Using the material that follows, say how many lines contain the string "wall". Answer with a number only.

Data section:
○ ○ ○ ○ ○

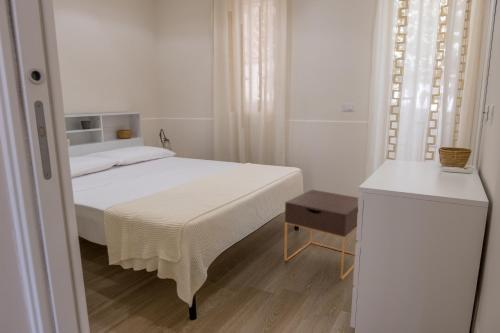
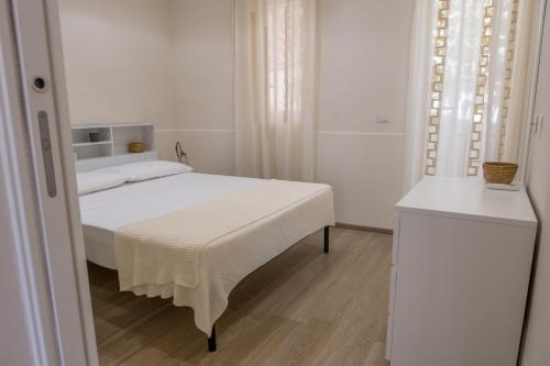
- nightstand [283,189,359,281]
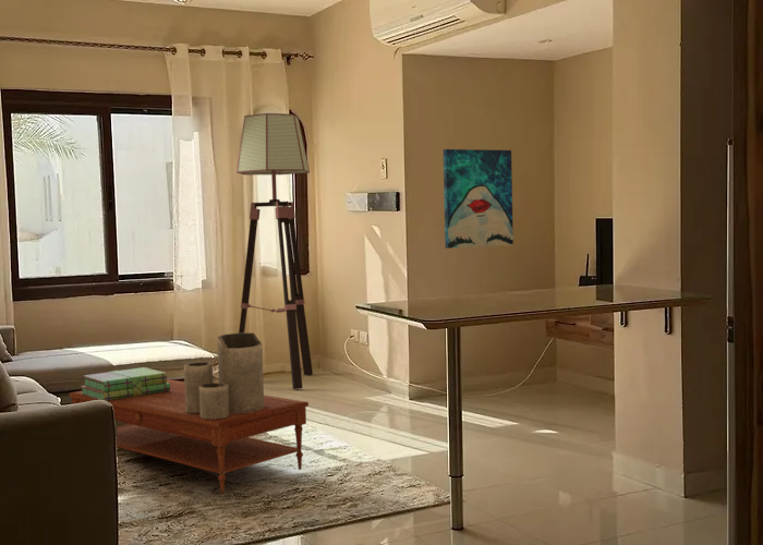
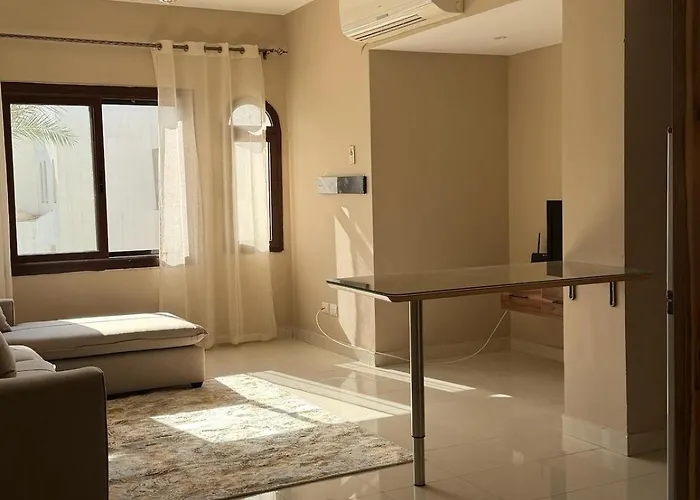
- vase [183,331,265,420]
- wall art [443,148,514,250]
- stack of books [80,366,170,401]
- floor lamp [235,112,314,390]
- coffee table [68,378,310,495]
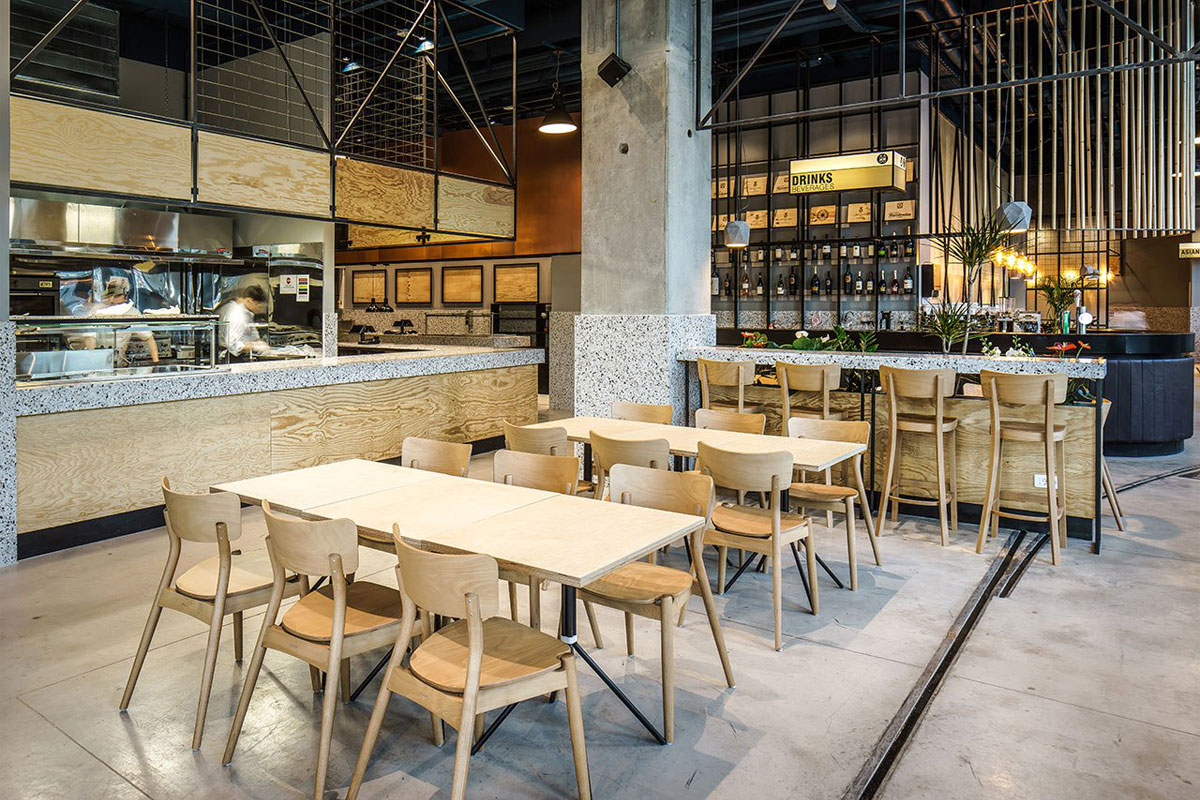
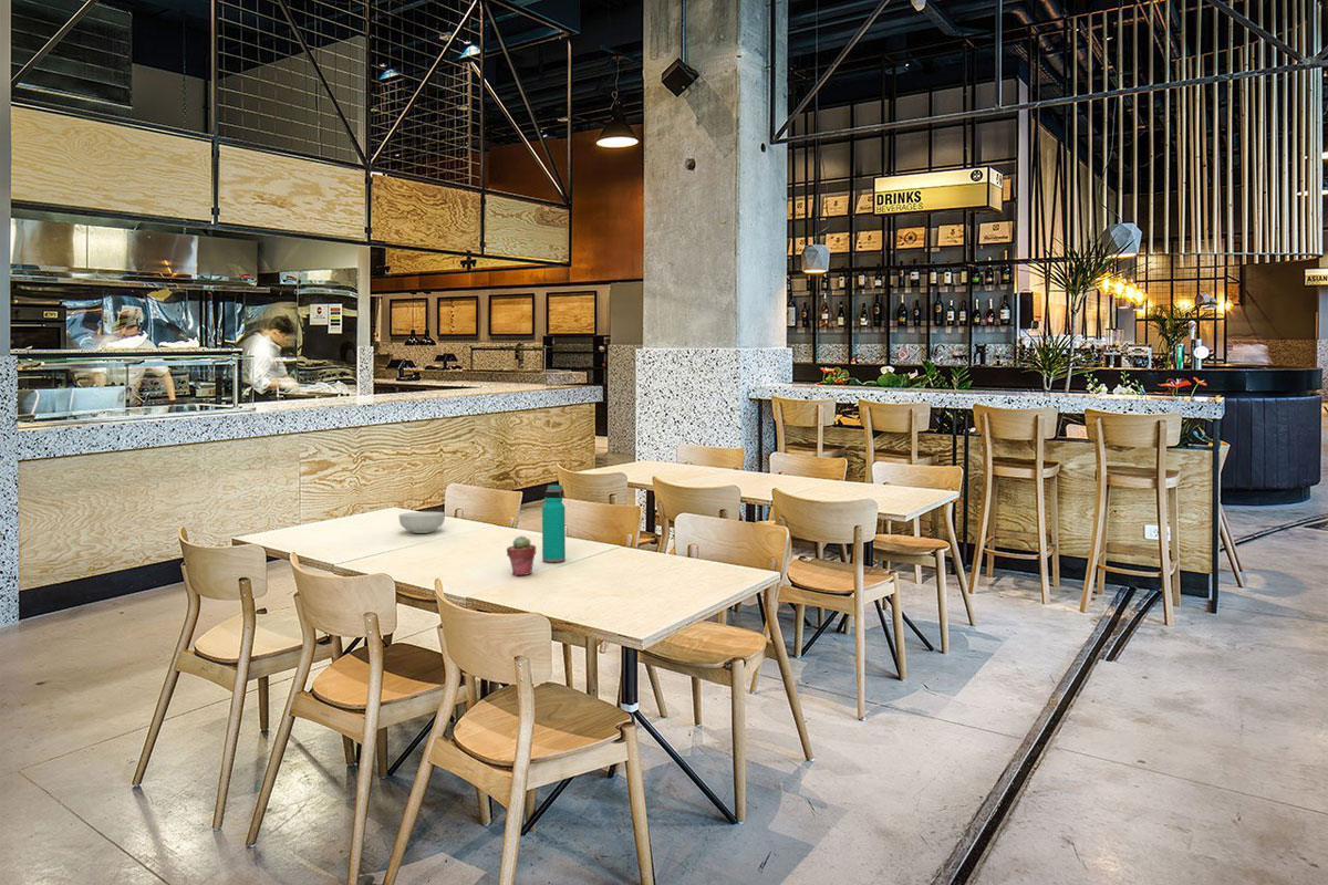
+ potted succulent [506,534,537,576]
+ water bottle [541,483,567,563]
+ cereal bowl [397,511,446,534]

○ ○ ○ ○ ○

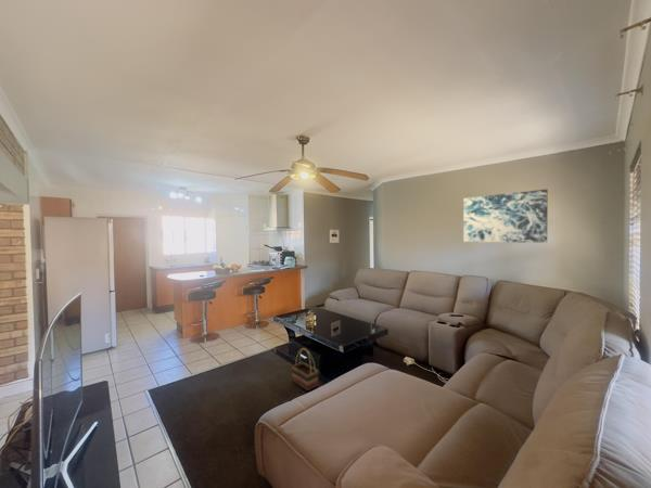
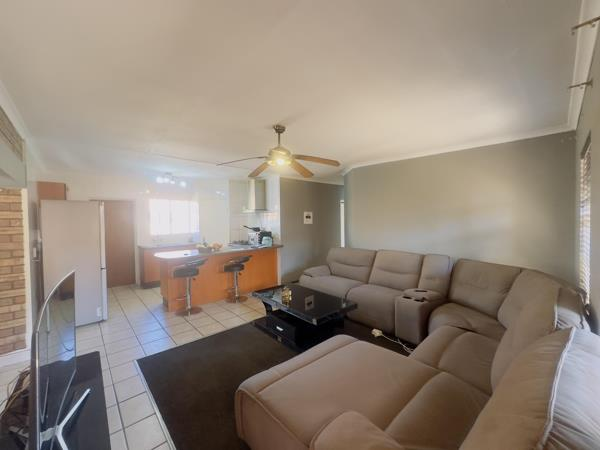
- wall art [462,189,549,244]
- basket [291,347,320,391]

○ ○ ○ ○ ○

Reply to the task:
2